Zwischen Kind und Kunst – Ohne ästhetische Bildung ist kulturelle Bildung sinn-los

Kulturelle Bildung sollte die ästhetische Bildung von Kindern und Jugendlichen stärken. Sie sollte eine Bildung durch die Künste initiieren und fördern wie auch die ästhetische (Selbst-)Bildung von Kindern wahr- und ernstnehmen. Um eine Bildung durch die Künste zu ermöglichen, ist es meines Erachtens notwendig einen Brückenschlag zwischen Kunst und Kind mitzudenken und -zuvollziehen. Dieses erfordert sowohl umfassende eigene künstlerische Erfahrungen wie ein Wissen um die Künste als auch ein Wissen um das Erleben, Denken, Handeln und Fühlen von Kindern unter Berücksichtigung der Dimensionen ästhetischer Erfahrungen in den Kindheiten unterschiedlicher sozialer und kultureller Kontexte.

Hinter dem Begriff der ästhetischen Bildung, dessen Anspruch sich bis in die Antike zurückverfolgen lässt, steht die Annahme, dass es bei der Kunst und dem Kunstmachen um das Leben selbst geht. Dabei wird davon ausgegangen, dass sich Menschen, die künstlerisch tätig werden wie auch die, die sich mit den Künsten auseinandersetzen, Weltzugänge verschaffen und Weltdeutungen entwickeln, die für die Persönlichkeit und das Leben der Einzelnen wie auch für die Gemeinschaft grundlegend ist.

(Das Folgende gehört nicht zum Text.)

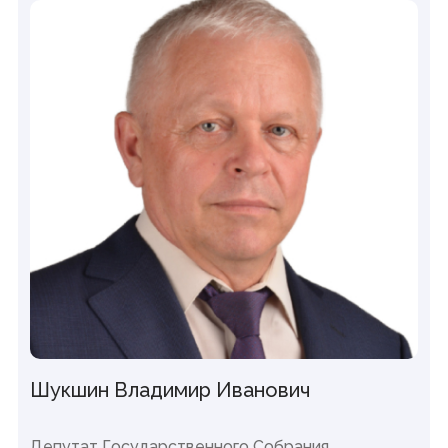
Шукшин Владимир Иванович
Депутат Государственного Собрания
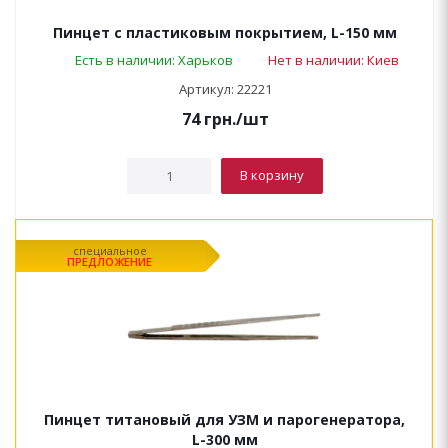
Пинцет с пластиковым покрытием, L-150 мм
Есть в наличии: Харьков
Нет в наличии: Киев
Артикул: 22221
74
грн.
/шт
В корзину
специальное
ПРЕДЛОЖЕНИЕ
Пинцет титановый для УЗМ и парогенератора,
L-300 мм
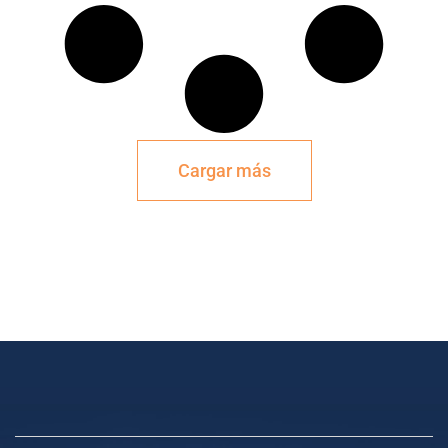
Cargar más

Die Kindheitsforschung hat in den letzten Jahrzehnten das Bild eines sich aus eigenen Mitteln und Fähigkeiten heraus bildenden Kindes geprägt und belegt. So eignen sich bereits Neugeborene ihre Mitwelt selbsttätig an. Die sinnliche Wahrnehmung und daraus resultierende Erfahrungen, insbesondere ästhetische Erfahrungen, unterstützen das Kind verschiedene Formen des Selbst- und Weltverständnisses zu entwickeln, das die Grundlage der Bildung im Kindesalter ebnet. Erst über die ästhetische (Selbst-)Bildung, die das jeweilige Subjekt zum intensiven ästhetischen Erleben befähigt und ästhetische Erfahrungsprozesse initiiert, ist kulturelle Bildung im Sinne kultureller Teilhabe möglich. Erst wenn das Subjekt sich individuelle Zugänge zum Selbst und zur Welt verschaffen kann und sich in diesem Zusammenhang seiner eigenen ästhetischen Praktiken bewusst ist, ist die Basis für ein kritisches Gestalten historisch gewachsener Kulturen geschaffen.

Nun soll die ästhetische Bildung als Bildung in, mit und durch die Künste nicht mit der ästhetischen und intrinsisch motivierten Selbstbildung von Kindern von Geburt an gleichgesetzt werden. Nichtsdestotrotz lassen sich Gemeinsamkeiten der ästhetischen Bildungsweisen der Künste und der der Kinder und Jugendlichen konstatieren, die uns helfen können den notwendigen Brückenschlag zwischen „Kind und Kunst“ zu vollziehen. Sowohl künstlerische als auch die schöpferischen Schaffensprozesse von Kindern und Jugendlichen sind an Wahrnehmung, Gestaltung und die Fähigkeit zu Einbildungskraft gebunden. Diese Prozesse sind höchst individuell, eigensinnig und in diesem Sinne unerwartet im Ausgang.

Wenn wir nun davon ausgehen, dass nicht nur die Künste sondern auch die Phantasie der Kinder und Jugendlichen den Kern der ästhetischen Bildung ausmachen, dann sollte um allen Kindern und Jugendlichen Zugänge zu und Teilhabe an den Künsten zu ermöglichen, gerade die den Kindern und Jugendlichen eigene Phantasie nicht aufgegeben werden – weder für eine Mode oder für eine bestimmte Kultur noch für das im Kontext aktueller kultureller Bildung beschworene Bildungsziel Kreativität.